↓↓↓

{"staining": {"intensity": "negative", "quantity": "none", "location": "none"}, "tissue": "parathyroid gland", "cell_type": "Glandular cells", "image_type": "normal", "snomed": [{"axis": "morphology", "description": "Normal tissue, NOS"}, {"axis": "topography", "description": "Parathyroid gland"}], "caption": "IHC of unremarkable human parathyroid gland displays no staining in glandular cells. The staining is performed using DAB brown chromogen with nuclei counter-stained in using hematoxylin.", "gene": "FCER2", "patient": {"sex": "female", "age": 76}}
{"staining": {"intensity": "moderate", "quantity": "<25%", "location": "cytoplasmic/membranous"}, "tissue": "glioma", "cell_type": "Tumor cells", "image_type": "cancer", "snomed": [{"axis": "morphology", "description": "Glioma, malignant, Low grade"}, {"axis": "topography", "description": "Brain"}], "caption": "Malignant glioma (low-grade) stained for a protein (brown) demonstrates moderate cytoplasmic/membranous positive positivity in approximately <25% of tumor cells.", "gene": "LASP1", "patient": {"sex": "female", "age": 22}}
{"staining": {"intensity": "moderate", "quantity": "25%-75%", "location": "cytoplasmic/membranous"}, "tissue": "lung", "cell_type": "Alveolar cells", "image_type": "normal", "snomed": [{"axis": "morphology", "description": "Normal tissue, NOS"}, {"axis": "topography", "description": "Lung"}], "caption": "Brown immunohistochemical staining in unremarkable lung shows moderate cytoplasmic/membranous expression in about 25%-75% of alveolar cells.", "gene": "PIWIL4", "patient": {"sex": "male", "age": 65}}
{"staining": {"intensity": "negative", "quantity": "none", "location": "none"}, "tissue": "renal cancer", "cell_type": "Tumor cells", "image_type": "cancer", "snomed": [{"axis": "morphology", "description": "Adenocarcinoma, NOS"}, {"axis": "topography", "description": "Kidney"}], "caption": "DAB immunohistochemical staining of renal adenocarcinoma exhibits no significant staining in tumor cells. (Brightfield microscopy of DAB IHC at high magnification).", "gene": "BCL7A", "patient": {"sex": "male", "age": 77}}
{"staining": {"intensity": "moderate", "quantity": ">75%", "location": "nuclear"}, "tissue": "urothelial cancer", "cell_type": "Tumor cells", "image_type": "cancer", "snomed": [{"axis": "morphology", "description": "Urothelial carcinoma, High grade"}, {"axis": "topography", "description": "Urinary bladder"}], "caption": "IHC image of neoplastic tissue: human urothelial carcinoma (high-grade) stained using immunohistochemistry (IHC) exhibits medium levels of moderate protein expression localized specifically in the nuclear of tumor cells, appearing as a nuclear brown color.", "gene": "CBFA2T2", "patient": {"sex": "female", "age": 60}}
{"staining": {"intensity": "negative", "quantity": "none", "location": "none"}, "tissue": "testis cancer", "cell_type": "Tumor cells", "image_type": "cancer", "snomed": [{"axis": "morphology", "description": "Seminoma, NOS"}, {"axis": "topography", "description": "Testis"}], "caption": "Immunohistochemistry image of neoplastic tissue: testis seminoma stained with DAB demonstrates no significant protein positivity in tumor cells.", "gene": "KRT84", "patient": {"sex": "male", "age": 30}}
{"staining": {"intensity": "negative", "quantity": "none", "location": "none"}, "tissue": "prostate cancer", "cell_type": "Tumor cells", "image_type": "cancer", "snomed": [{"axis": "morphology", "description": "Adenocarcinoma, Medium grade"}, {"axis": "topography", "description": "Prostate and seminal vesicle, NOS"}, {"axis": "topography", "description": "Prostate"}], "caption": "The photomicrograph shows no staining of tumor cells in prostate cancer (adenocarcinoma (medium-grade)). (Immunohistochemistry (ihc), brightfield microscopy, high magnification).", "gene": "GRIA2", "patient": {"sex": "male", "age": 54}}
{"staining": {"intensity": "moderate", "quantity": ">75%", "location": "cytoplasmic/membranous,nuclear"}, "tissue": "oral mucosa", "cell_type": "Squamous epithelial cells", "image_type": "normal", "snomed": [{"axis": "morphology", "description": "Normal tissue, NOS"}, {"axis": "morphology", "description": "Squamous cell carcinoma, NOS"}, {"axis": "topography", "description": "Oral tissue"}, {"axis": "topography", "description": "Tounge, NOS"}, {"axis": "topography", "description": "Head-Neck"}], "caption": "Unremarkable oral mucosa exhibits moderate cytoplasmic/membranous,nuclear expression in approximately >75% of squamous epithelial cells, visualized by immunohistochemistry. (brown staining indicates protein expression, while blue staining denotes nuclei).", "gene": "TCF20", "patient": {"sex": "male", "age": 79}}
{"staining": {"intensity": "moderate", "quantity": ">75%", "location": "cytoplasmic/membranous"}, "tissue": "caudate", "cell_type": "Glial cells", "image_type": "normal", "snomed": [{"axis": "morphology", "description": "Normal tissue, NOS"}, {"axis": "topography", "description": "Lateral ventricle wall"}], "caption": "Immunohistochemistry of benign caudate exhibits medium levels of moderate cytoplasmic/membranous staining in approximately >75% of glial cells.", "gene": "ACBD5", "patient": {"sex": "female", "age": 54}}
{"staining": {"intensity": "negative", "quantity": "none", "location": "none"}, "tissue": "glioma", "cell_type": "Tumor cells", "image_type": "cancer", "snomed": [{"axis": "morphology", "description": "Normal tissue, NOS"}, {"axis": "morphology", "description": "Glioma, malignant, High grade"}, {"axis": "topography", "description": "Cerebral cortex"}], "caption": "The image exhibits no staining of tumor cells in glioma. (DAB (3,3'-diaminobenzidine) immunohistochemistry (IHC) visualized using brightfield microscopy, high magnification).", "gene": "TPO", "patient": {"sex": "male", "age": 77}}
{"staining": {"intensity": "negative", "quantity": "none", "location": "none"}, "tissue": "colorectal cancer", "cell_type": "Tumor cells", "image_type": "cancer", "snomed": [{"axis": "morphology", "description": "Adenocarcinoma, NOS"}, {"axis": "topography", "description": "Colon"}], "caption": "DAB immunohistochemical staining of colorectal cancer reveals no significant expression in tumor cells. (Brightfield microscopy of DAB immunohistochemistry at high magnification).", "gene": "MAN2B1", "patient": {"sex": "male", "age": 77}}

↑↑↑

> **INSTRUCTIONS TO FOLLOW**:
Line for line, set down the listing above again.

> **REPLY**:
{"staining": {"intensity": "negative", "quantity": "none", "location": "none"}, "tissue": "parathyroid gland", "cell_type": "Glandular cells", "image_type": "normal", "snomed": [{"axis": "morphology", "description": "Normal tissue, NOS"}, {"axis": "topography", "description": "Parathyroid gland"}], "caption": "IHC of unremarkable human parathyroid gland displays no staining in glandular cells. The staining is performed using DAB brown chromogen with nuclei counter-stained in using hematoxylin.", "gene": "FCER2", "patient": {"sex": "female", "age": 76}}
{"staining": {"intensity": "moderate", "quantity": "<25%", "location": "cytoplasmic/membranous"}, "tissue": "glioma", "cell_type": "Tumor cells", "image_type": "cancer", "snomed": [{"axis": "morphology", "description": "Glioma, malignant, Low grade"}, {"axis": "topography", "description": "Brain"}], "caption": "Malignant glioma (low-grade) stained for a protein (brown) demonstrates moderate cytoplasmic/membranous positive positivity in approximately <25% of tumor cells.", "gene": "LASP1", "patient": {"sex": "female", "age": 22}}
{"staining": {"intensity": "moderate", "quantity": "25%-75%", "location": "cytoplasmic/membranous"}, "tissue": "lung", "cell_type": "Alveolar cells", "image_type": "normal", "snomed": [{"axis": "morphology", "description": "Normal tissue, NOS"}, {"axis": "topography", "description": "Lung"}], "caption": "Brown immunohistochemical staining in unremarkable lung shows moderate cytoplasmic/membranous expression in about 25%-75% of alveolar cells.", "gene": "PIWIL4", "patient": {"sex": "male", "age": 65}}
{"staining": {"intensity": "negative", "quantity": "none", "location": "none"}, "tissue": "renal cancer", "cell_type": "Tumor cells", "image_type": "cancer", "snomed": [{"axis": "morphology", "description": "Adenocarcinoma, NOS"}, {"axis": "topography", "description": "Kidney"}], "caption": "DAB immunohistochemical staining of renal adenocarcinoma exhibits no significant staining in tumor cells. (Brightfield microscopy of DAB IHC at high magnification).", "gene": "BCL7A", "patient": {"sex": "male", "age": 77}}
{"staining": {"intensity": "moderate", "quantity": ">75%", "location": "nuclear"}, "tissue": "urothelial cancer", "cell_type": "Tumor cells", "image_type": "cancer", "snomed": [{"axis": "morphology", "description": "Urothelial carcinoma, High grade"}, {"axis": "topography", "description": "Urinary bladder"}], "caption": "IHC image of neoplastic tissue: human urothelial carcinoma (high-grade) stained using immunohistochemistry (IHC) exhibits medium levels of moderate protein expression localized specifically in the nuclear of tumor cells, appearing as a nuclear brown color.", "gene": "CBFA2T2", "patient": {"sex": "female", "age": 60}}
{"staining": {"intensity": "negative", "quantity": "none", "location": "none"}, "tissue": "testis cancer", "cell_type": "Tumor cells", "image_type": "cancer", "snomed": [{"axis": "morphology", "description": "Seminoma, NOS"}, {"axis": "topography", "description": "Testis"}], "caption": "Immunohistochemistry image of neoplastic tissue: testis seminoma stained with DAB demonstrates no significant protein positivity in tumor cells.", "gene": "KRT84", "patient": {"sex": "male", "age": 30}}
{"staining": {"intensity": "negative", "quantity": "none", "location": "none"}, "tissue": "prostate cancer", "cell_type": "Tumor cells", "image_type": "cancer", "snomed": [{"axis": "morphology", "description": "Adenocarcinoma, Medium grade"}, {"axis": "topography", "description": "Prostate and seminal vesicle, NOS"}, {"axis": "topography", "description": "Prostate"}], "caption": "The photomicrograph shows no staining of tumor cells in prostate cancer (adenocarcinoma (medium-grade)). (Immunohistochemistry (ihc), brightfield microscopy, high magnification).", "gene": "GRIA2", "patient": {"sex": "male", "age": 54}}
{"staining": {"intensity": "moderate", "quantity": ">75%", "location": "cytoplasmic/membranous,nuclear"}, "tissue": "oral mucosa", "cell_type": "Squamous epithelial cells", "image_type": "normal", "snomed": [{"axis": "morphology", "description": "Normal tissue, NOS"}, {"axis": "morphology", "description": "Squamous cell carcinoma, NOS"}, {"axis": "topography", "description": "Oral tissue"}, {"axis": "topography", "description": "Tounge, NOS"}, {"axis": "topography", "description": "Head-Neck"}], "caption": "Unremarkable oral mucosa exhibits moderate cytoplasmic/membranous,nuclear expression in approximately >75% of squamous epithelial cells, visualized by immunohistochemistry. (brown staining indicates protein expression, while blue staining denotes nuclei).", "gene": "TCF20", "patient": {"sex": "male", "age": 79}}
{"staining": {"intensity": "moderate", "quantity": ">75%", "location": "cytoplasmic/membranous"}, "tissue": "caudate", "cell_type": "Glial cells", "image_type": "normal", "snomed": [{"axis": "morphology", "description": "Normal tissue, NOS"}, {"axis": "topography", "description": "Lateral ventricle wall"}], "caption": "Immunohistochemistry of benign caudate exhibits medium levels of moderate cytoplasmic/membranous staining in approximately >75% of glial cells.", "gene": "ACBD5", "patient": {"sex": "female", "age": 54}}
{"staining": {"intensity": "negative", "quantity": "none", "location": "none"}, "tissue": "glioma", "cell_type": "Tumor cells", "image_type": "cancer", "snomed": [{"axis": "morphology", "description": "Normal tissue, NOS"}, {"axis": "morphology", "description": "Glioma, malignant, High grade"}, {"axis": "topography", "description": "Cerebral cortex"}], "caption": "The image exhibits no staining of tumor cells in glioma. (DAB (3,3'-diaminobenzidine) immunohistochemistry (IHC) visualized using brightfield microscopy, high magnification).", "gene": "TPO", "patient": {"sex": "male", "age": 77}}
{"staining": {"intensity": "negative", "quantity": "none", "location": "none"}, "tissue": "colorectal cancer", "cell_type": "Tumor cells", "image_type": "cancer", "snomed": [{"axis": "morphology", "description": "Adenocarcinoma, NOS"}, {"axis": "topography", "description": "Colon"}], "caption": "DAB immunohistochemical staining of colorectal cancer reveals no significant expression in tumor cells. (Brightfield microscopy of DAB immunohistochemistry at high magnification).", "gene": "MAN2B1", "patient": {"sex": "male", "age": 77}}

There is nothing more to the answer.